▸ Task:
Please return the lines of the data that contain "Roca".

▸ Dataset excerpts:
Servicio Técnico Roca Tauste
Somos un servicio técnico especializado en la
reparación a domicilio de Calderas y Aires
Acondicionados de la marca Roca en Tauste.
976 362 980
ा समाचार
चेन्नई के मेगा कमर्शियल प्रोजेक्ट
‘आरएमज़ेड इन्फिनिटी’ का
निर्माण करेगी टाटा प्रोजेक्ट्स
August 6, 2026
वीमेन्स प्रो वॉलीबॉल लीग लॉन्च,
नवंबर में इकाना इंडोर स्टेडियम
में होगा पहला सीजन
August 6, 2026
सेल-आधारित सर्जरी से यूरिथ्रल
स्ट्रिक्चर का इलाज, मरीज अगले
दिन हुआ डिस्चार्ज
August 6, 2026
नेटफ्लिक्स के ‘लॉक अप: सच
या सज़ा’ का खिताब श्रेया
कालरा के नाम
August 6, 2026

==

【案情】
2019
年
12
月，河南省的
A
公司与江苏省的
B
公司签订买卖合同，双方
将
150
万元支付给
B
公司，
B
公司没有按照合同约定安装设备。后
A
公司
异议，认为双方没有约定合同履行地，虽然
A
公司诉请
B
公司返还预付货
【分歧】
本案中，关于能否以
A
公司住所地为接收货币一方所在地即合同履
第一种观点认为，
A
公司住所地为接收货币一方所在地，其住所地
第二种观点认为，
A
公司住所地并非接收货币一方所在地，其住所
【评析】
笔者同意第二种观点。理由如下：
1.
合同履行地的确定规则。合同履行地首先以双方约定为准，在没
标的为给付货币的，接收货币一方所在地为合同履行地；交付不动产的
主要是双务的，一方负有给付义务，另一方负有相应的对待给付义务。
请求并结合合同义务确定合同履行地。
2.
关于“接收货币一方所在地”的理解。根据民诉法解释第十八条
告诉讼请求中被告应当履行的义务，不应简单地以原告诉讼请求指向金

▸ Exercise output:
Servicio Técnico Roca Tauste
Acondicionados de la marca Roca en Tauste.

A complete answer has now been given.